A tone of supplication infuses the second piece, “In the Midst of the Waters,” with the Chatwins and Lalange casting emotional expressions into the wind, after which “The Two Great Lights,” like some horror film soundtrack in miniature, presents a slow-burning meditation whose molten, scabrous guitar textures are juxtaposed against a synthesizer sequencer pattern and sci-fi chords. During “Swarms of Living Souls,” the peacefulness of tinkling bells gives way to a seething, full-on guitar swarm of metallic wonder, while the percussive throb in “Creeping Things” is a tad reminiscent of his textura piece; while there're guitar textures galore filling the background, Chatwin also presents some of his most direct and melodic guitar playing during the tune's relaxed flow, with—as inexplicable as it might sound—hints of dub and even funk seeping into the track's arrangement. “Great Sea Monsters,” an organic soundscaping meditation emblazoned with fuzz-toned ripples, synth tones, tremolo guitar shadings, and strings (the one track where all three strings players appear), features the album's most delicate moments in its acoustic guitar-and-strings passages, before “A Mist Went Up” ends the project with a solo Chatwin sculpting a reflective, guitar-based meditation.
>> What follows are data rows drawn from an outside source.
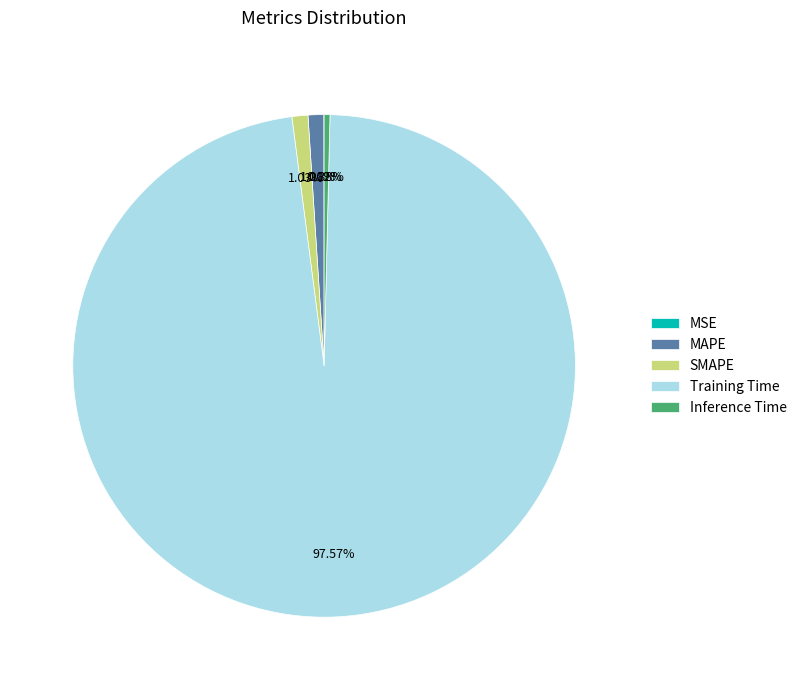

What percentage is the Training Time slice, to the nearest percent?

98%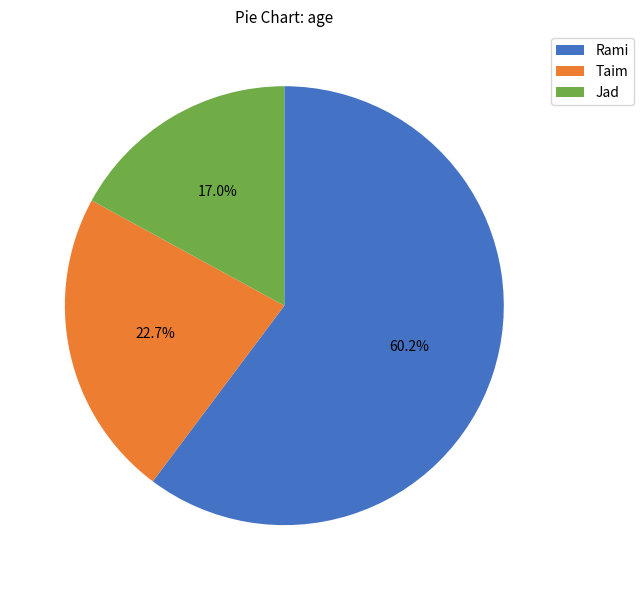

What is the largest slice in the pie chart?

Rami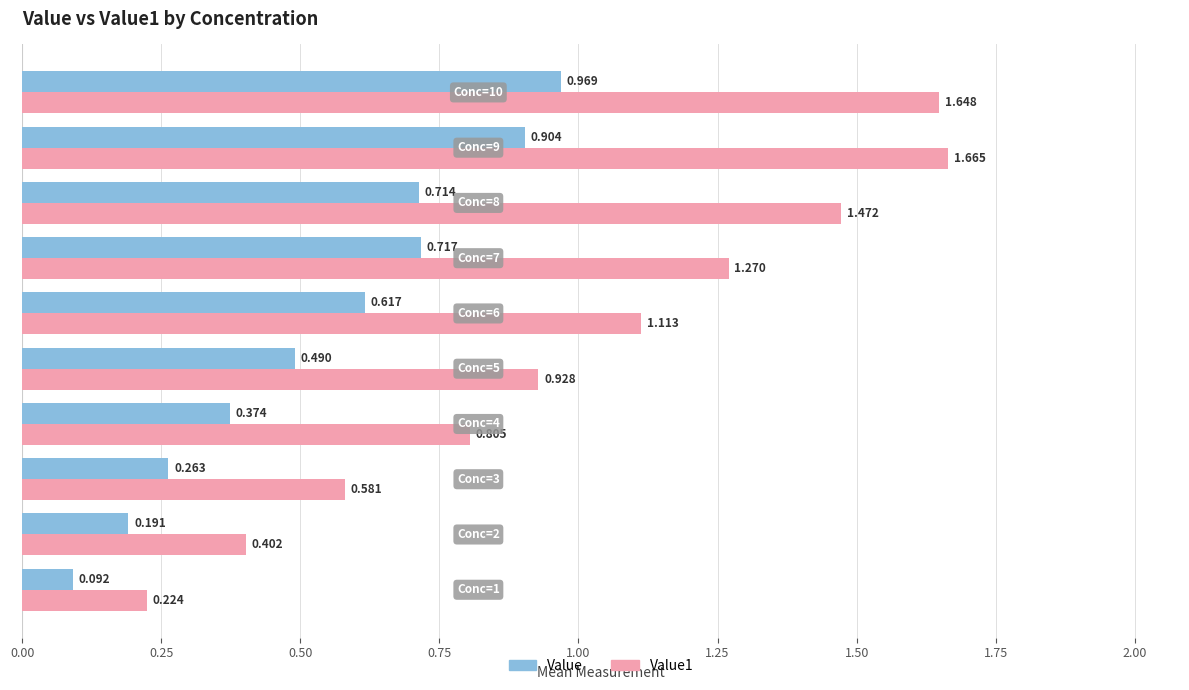

How many categories are shown in the chart?

10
There are moments when a comparison to someone like Tim Hecker makes sense, the difference being that Chatwin's sense of compositional form is more fully and satisfyingly developed than Hecker's. In truth, it ultimately makes more sense to treat Talvihorros music on its own terms, rather than try to fabricate connections between Chatwin's sound and someone else's. Put simply, he moves to another level on this recording: while a fabulous guitarist and sound designer, he's also an incredible composer with a signature way of shaping and arranging sounds into stunning instrumental set-pieces.